Pid est difficile, mais n’est pas satisfaisant à battre. La faute à un gameplay qui exige de la précision avec des outils — les puits de lumière — qui ne peuvent en fournir à tous les coups, ce qui résulte à devoir recommencer certaines sections jusqu’à en ressortir frustré, brouillon. Ajoutons à cela le foisonnement d’idées à demi-implémentées dont on parlait plus haut, et on se retrouve avec un déroulement quelque peu bancal dans son exécution. En jouant à Pid on a un peu l’impression de traverser la chambre d’un artiste en herbe, remplie de dessins et de projets tous plus fous les uns que les autres. On n’ose pas demander pour savoir et séparer ceux qui sont terminés de ceux qui ne le sont pas. Certaines sections s’étirent plus que de raison, pour combler le vide de celles qui n’ont pas pu être incluses dans le jeu final. A côté, certains tableaux se retrouvent atrophiés, coincés dans une série qui se veut brève, brillante mais brève. L’opéra et ses différentes scènes se traversent en un petit quart d’heure; le sac de gravier qui sert à révéler des plateformes invisibles n’est utilisé qu’une seule fois. A côté, le passage dans l’usine semble durer une éternité et le labyrinthe ne vole définitivement pas son nom tant il devient laborieux et usant.

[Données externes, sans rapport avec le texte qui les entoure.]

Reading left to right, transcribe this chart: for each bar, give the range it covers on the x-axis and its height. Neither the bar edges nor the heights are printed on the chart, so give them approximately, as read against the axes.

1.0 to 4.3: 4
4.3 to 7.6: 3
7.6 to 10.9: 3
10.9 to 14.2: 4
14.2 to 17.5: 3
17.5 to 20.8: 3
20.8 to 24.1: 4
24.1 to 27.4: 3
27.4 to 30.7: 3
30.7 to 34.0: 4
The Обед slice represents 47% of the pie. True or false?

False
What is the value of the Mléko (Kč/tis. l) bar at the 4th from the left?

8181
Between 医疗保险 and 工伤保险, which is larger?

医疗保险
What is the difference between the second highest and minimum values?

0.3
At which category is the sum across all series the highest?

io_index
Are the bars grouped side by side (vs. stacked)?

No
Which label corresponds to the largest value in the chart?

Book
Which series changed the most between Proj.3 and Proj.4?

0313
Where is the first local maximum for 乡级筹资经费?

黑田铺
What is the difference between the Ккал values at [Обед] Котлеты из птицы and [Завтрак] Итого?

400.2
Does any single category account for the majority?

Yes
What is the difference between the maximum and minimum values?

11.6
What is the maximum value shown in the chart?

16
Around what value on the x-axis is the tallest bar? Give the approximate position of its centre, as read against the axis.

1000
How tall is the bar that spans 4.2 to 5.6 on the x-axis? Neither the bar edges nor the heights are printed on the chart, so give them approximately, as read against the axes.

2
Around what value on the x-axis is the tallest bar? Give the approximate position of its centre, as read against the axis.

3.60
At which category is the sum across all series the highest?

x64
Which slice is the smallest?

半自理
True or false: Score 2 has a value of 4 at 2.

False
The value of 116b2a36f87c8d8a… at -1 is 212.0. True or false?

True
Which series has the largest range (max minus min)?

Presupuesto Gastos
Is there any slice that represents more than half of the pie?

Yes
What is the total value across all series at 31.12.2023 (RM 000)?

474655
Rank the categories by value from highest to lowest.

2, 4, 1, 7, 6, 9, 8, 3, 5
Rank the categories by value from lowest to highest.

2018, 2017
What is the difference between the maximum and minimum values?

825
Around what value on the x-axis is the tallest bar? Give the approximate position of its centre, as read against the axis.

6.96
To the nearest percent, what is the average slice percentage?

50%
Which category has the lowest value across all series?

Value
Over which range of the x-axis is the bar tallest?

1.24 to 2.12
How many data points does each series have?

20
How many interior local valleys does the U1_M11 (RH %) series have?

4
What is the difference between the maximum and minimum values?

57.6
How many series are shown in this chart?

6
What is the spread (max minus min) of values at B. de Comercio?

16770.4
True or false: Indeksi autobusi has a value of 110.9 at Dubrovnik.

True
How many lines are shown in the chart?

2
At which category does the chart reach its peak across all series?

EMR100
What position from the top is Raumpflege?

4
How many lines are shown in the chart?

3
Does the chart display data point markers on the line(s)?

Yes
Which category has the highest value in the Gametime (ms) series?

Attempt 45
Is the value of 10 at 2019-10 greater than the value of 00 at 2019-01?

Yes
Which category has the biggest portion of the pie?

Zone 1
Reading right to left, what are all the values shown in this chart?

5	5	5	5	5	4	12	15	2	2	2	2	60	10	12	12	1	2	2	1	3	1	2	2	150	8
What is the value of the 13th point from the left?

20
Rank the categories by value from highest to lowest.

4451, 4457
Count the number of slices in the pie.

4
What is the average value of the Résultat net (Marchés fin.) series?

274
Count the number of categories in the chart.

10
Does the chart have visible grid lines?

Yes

Avec Pid, on fait face à nouveau à ce genre de jeux dans lesquelles le jeu en lui-même nous empêche parfois d’avancer, d’apprécier l’oeuvre. Tout ce qu’on souhaite, c’est de voir défiler les scènes, les dialogues si légers, respirer dans cette ville amorphe, marcher au milieu de ces robots. Oh il y a bien quelques puzzles intéressants, quelques situations ludiques absolument charmantes, mais moins que la scène où on observe ce vieux jouet souffler dans son saxophone, à peine éclairé à la bougie, ou bien encore ce moment où on se détache de la surface de la planète pour aller voguer au cœur des étoiles, pause féerique. Que ne faut-il pas faire pour en arriver là ! Combien d’essais infructueux pour finalement avoir ce tableau du petit garçon face au géant de fer, cette image qui restera en tête une fois l’oeuvre finie. C’est un peu comme si Le Petit Prince avait fait un demi-millier de pages au lieu d’une centaine. Tout est dans la pertinence de ce qui est dit, et pendant combien de temps. Trop, et la magie se dilue dans la monotonie des sauts et des tentatives de manipuler ce rayon de gravité qui ne veut jamais aller où on veut. Pas assez, et il reste un goût d’inachevé sur le bout des doigts. Pid, aussi improbable que cela puisse être, pioche autant de l’un comme de l’autre. Une erreur de jeunesse, qu’on imagine lointaine à présent avec Shelter, le titre qui a lancé Might & Delight sur le devant de la scène et a pour ainsi dire éclipsé le premier titre du studio.

Pid, à l’image de Kurt, baisse la tête et enfonce sa casquette sur la tête, pour mieux la cacher et filer entre les rangs des jeux de plateforme 2D indépendants, résigné à l’idée de passer inaperçu dans la pléthore d’oeuvres similaires (et on ne va pas se le cacher, ils sont légion dans cette catégorie). Il ne faut pas, pourtant. Lève la tête Kurt. L’amour a des épines et Pid a des heures en trop, mais ça n’empêchera pas les gens d’essayer pour voir ce qu’il y a derrière qui vaille tant la peine. Derrière ce jeu, je vous le dis, il y a la fougue de jeunesse d’un studio et des yeux plus gros que le ventre, des yeux plein d’étoiles.